5 tips for managing social anxiety
- kmcounselling4
- Nov 2
- 2 min read
Updated: Nov 4

Social anxiety can make everyday interactions, like starting a conversation or attending a meeting, feel daunting. I want to remind you that social anxiety is common, understandable, and treatable. With consistent practice and self-compassion, it’s possible to build confidence in social situations. Here are five evidence-informed strategies that can help:
1. Begin with Small, Achievable Steps
Gradual exposure is one of the most effective ways to reduce social anxiety. Start with interactions that feel only mildly uncomfortable, like greeting a neighbour or making small talk at work or while shopping. Over time, these small moments build resilience and confidence.

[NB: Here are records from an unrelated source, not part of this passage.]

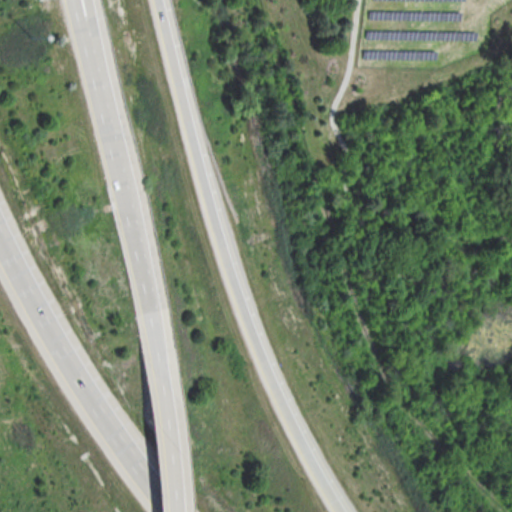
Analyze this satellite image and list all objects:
road: (88, 21)
road: (83, 22)
road: (355, 205)
road: (124, 212)
road: (226, 264)
road: (78, 377)
road: (165, 446)
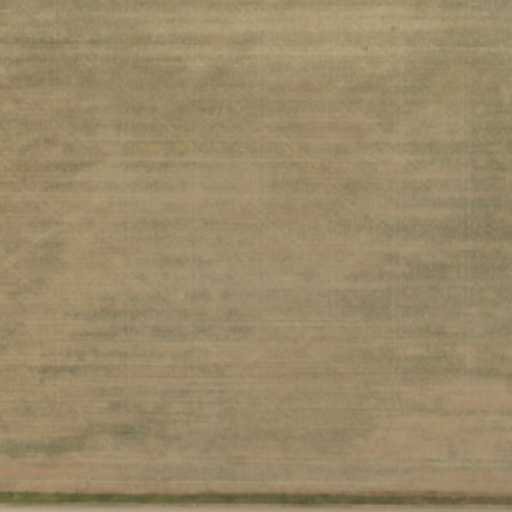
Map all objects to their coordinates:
crop: (256, 245)
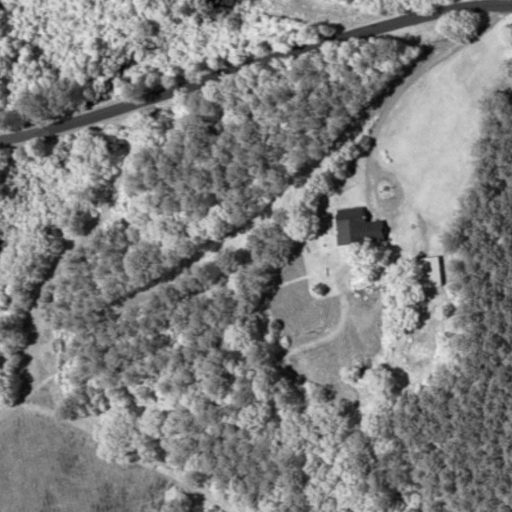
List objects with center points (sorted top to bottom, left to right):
road: (238, 64)
building: (361, 227)
building: (431, 272)
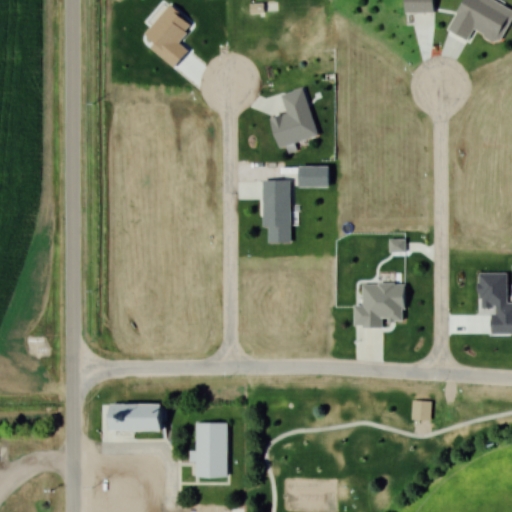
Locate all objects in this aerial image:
building: (419, 6)
building: (423, 8)
building: (481, 19)
building: (484, 21)
building: (294, 120)
building: (298, 121)
building: (277, 211)
building: (280, 215)
road: (228, 224)
road: (439, 230)
building: (401, 249)
road: (72, 256)
building: (380, 305)
building: (385, 308)
road: (292, 367)
building: (421, 411)
building: (425, 414)
building: (132, 417)
building: (140, 420)
road: (357, 423)
park: (377, 447)
road: (148, 448)
building: (211, 451)
building: (216, 456)
park: (476, 486)
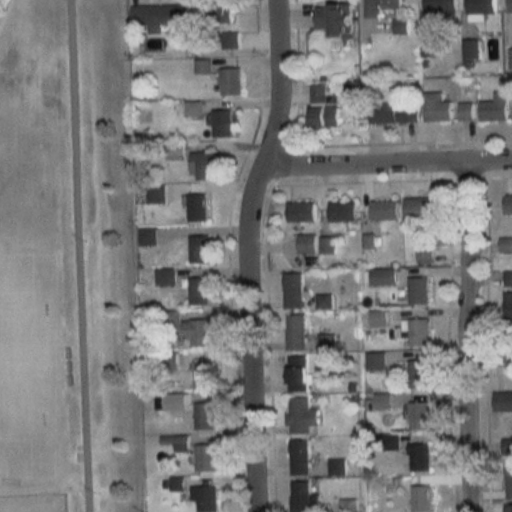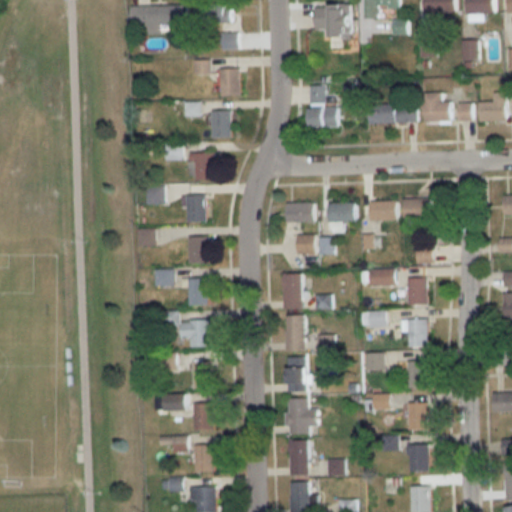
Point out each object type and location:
building: (510, 5)
building: (440, 6)
building: (480, 8)
building: (214, 12)
building: (387, 15)
building: (158, 16)
building: (336, 22)
building: (229, 40)
building: (428, 47)
building: (471, 49)
building: (510, 57)
building: (231, 81)
building: (437, 106)
building: (494, 107)
building: (322, 109)
building: (465, 110)
building: (393, 112)
building: (221, 123)
road: (385, 164)
building: (204, 165)
building: (507, 204)
building: (197, 207)
building: (417, 207)
building: (383, 209)
building: (342, 211)
building: (301, 212)
building: (147, 237)
building: (306, 244)
building: (505, 244)
building: (200, 250)
road: (245, 254)
building: (424, 254)
building: (383, 277)
building: (508, 279)
building: (418, 290)
building: (199, 291)
building: (293, 291)
building: (507, 305)
building: (377, 319)
building: (417, 331)
building: (197, 332)
building: (296, 332)
road: (463, 337)
building: (326, 342)
road: (487, 357)
building: (375, 360)
building: (203, 373)
building: (298, 373)
building: (416, 374)
building: (382, 401)
building: (503, 401)
building: (301, 415)
building: (204, 416)
building: (418, 416)
building: (176, 442)
building: (506, 446)
building: (205, 457)
building: (300, 457)
building: (419, 457)
building: (337, 467)
building: (508, 480)
building: (301, 497)
building: (205, 499)
building: (421, 499)
building: (348, 505)
building: (509, 509)
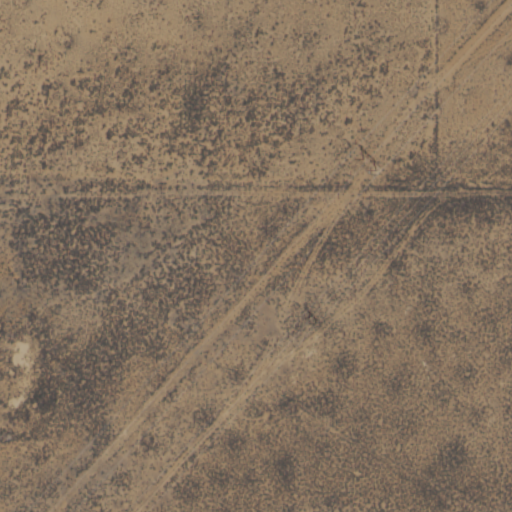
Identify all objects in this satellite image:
power tower: (365, 165)
road: (262, 200)
power tower: (302, 324)
road: (237, 375)
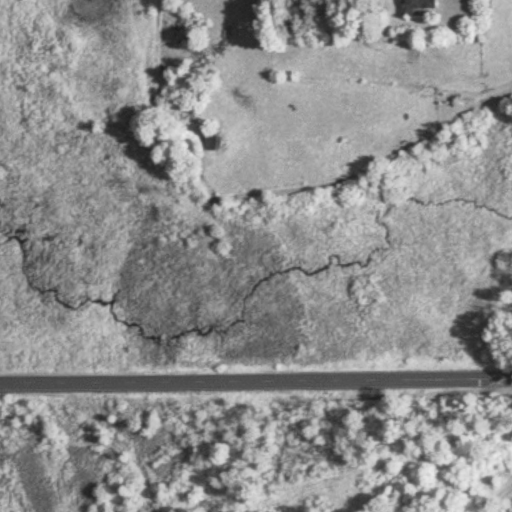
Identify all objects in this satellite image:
building: (416, 7)
building: (210, 144)
road: (256, 383)
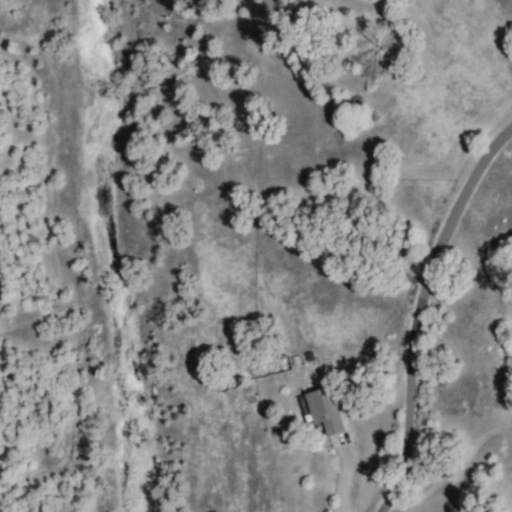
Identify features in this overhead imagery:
road: (419, 310)
building: (320, 410)
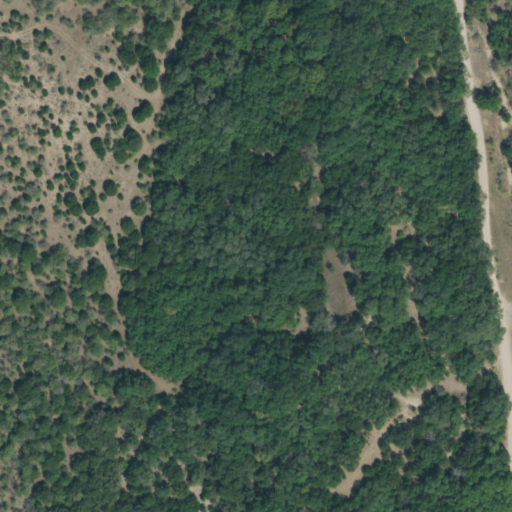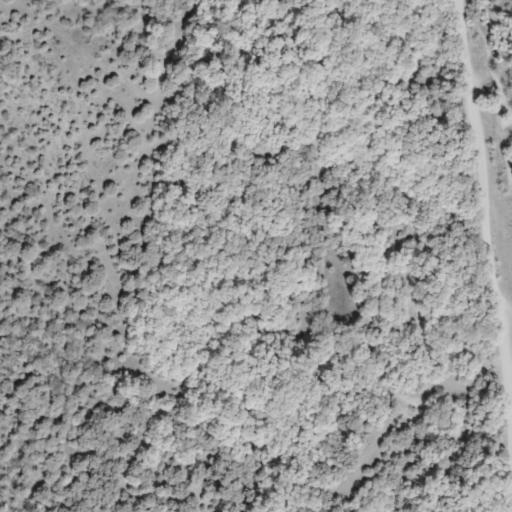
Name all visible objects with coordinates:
road: (486, 227)
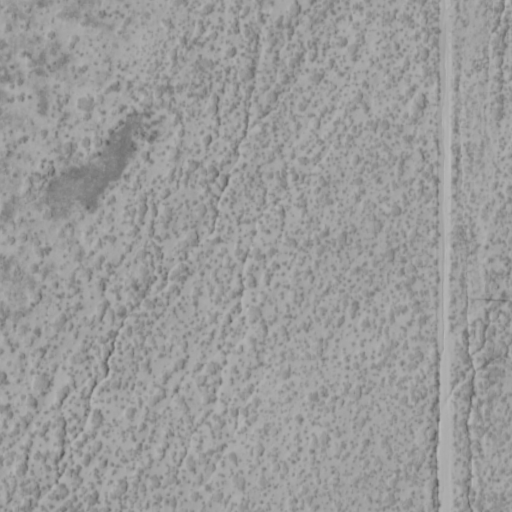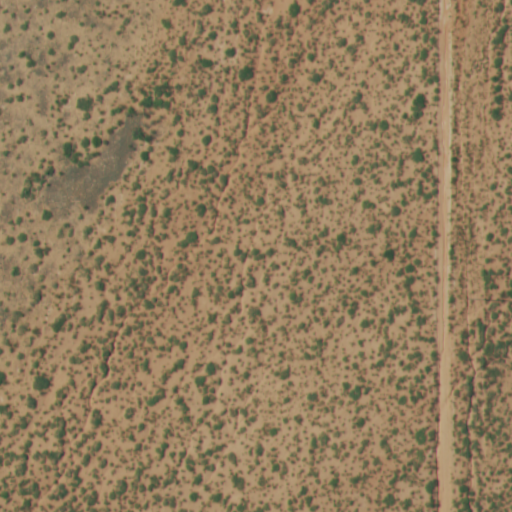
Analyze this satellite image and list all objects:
road: (438, 255)
power tower: (465, 297)
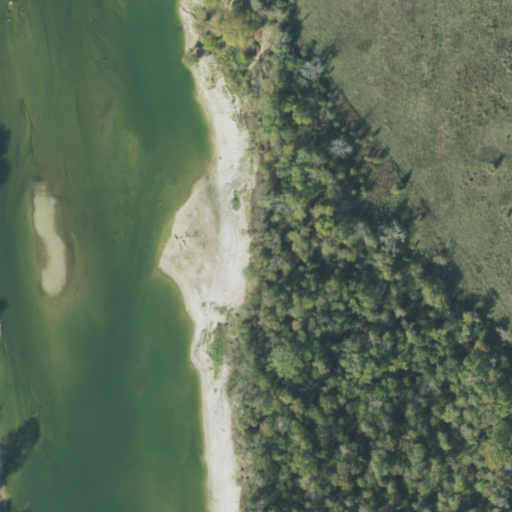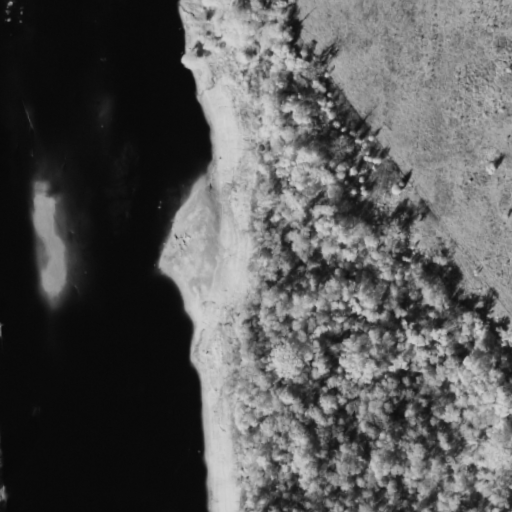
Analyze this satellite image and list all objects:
river: (75, 255)
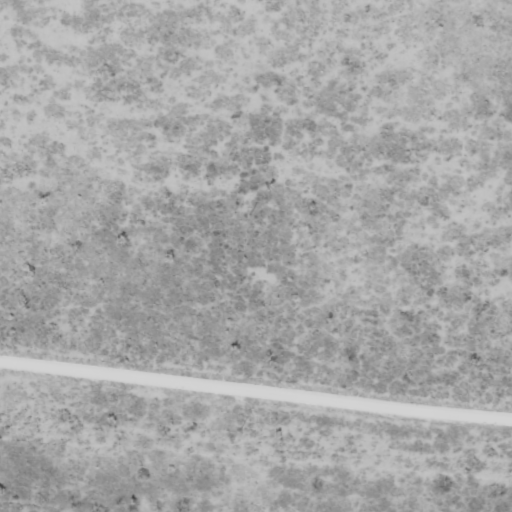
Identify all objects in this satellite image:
road: (256, 371)
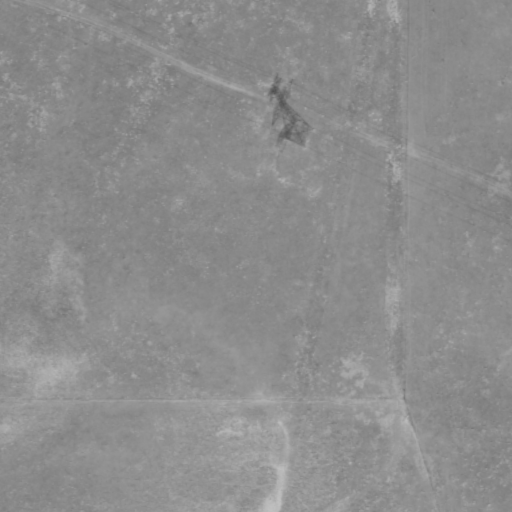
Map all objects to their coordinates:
power tower: (300, 136)
road: (372, 240)
road: (433, 453)
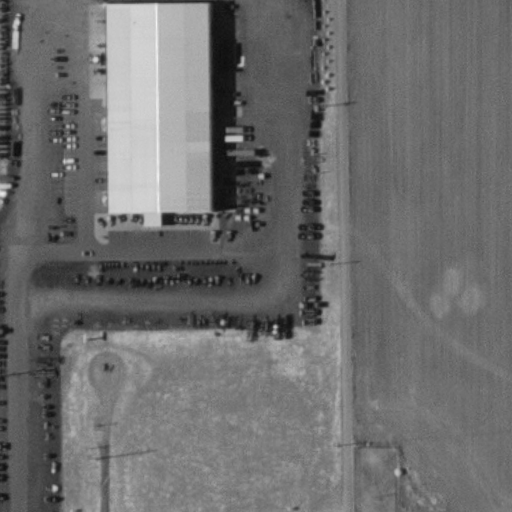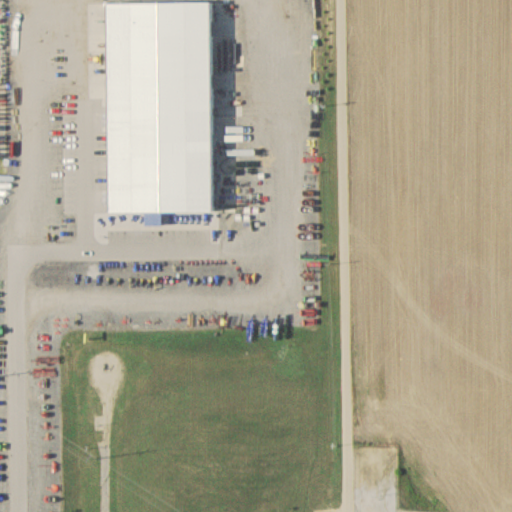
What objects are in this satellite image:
road: (345, 256)
road: (17, 289)
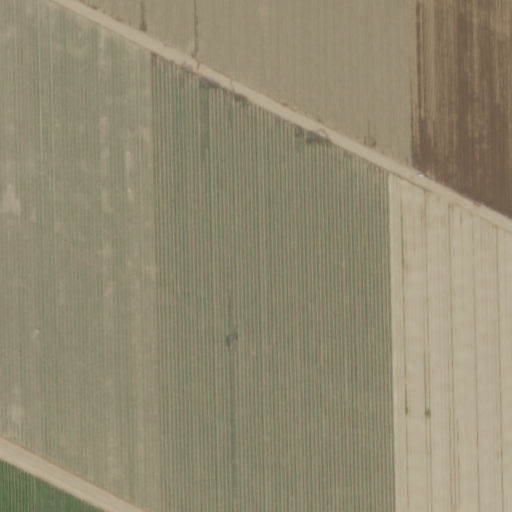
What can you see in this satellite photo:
crop: (366, 73)
crop: (256, 222)
crop: (188, 415)
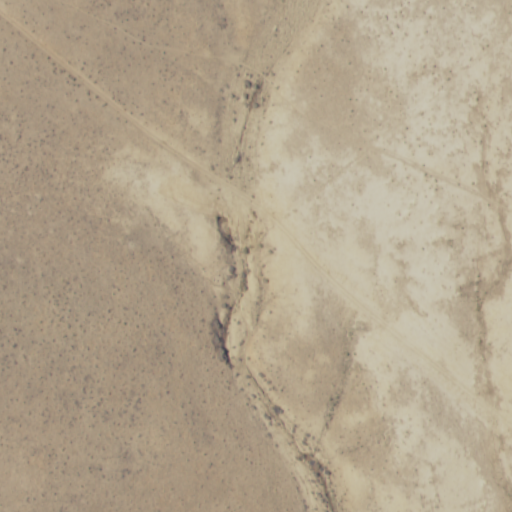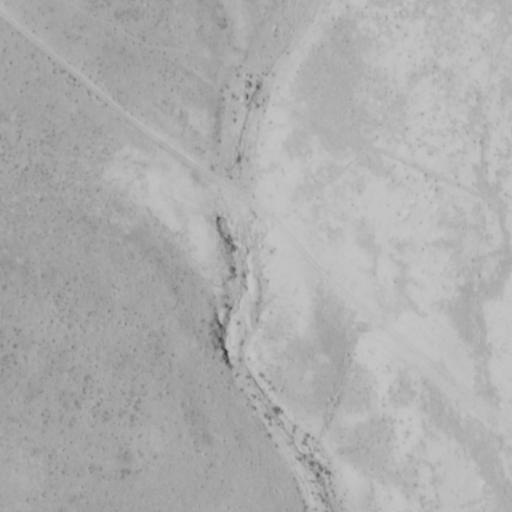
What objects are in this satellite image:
road: (328, 54)
road: (95, 96)
road: (327, 126)
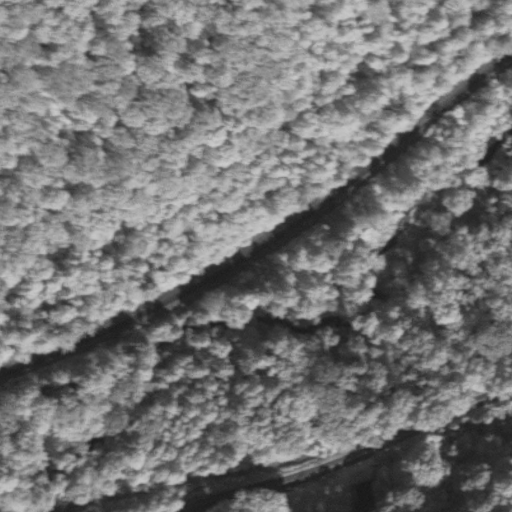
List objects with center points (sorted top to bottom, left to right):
railway: (270, 240)
road: (349, 454)
road: (188, 511)
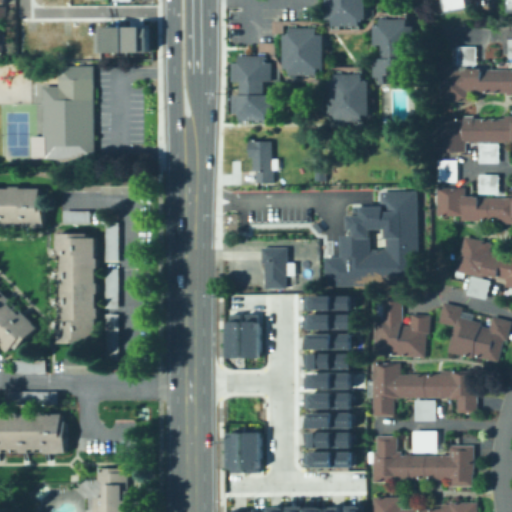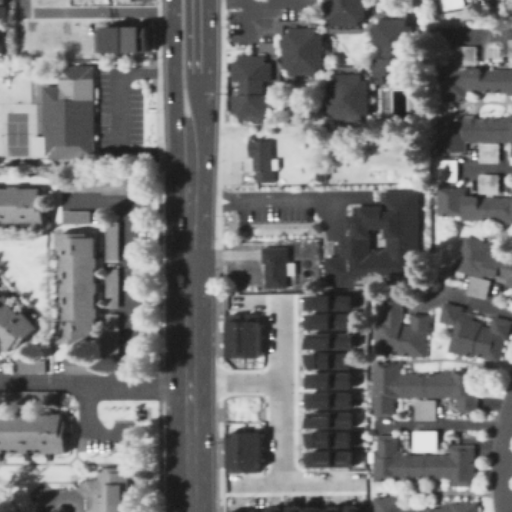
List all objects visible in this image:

2. Prepare, but don't overthink
It’s helpful to think ahead about what you might say or ask, but try not to plan every detail. Overpreparation can reinforce anxious feelings. Instead, focus on general conversation, things you may have in common or everyday topics like the weather. Don't focus on this being 'perfect.'
3. Use Grounding and Breathing Techniques
Before entering a social situation, take a few deep, slow breaths. Ground yourself by noticing what you can see, hear, or feel in your environment. These mindfulness-based strategies calm the body’s stress response and help you stay present. Practice these techniques daily so that they become useful habits.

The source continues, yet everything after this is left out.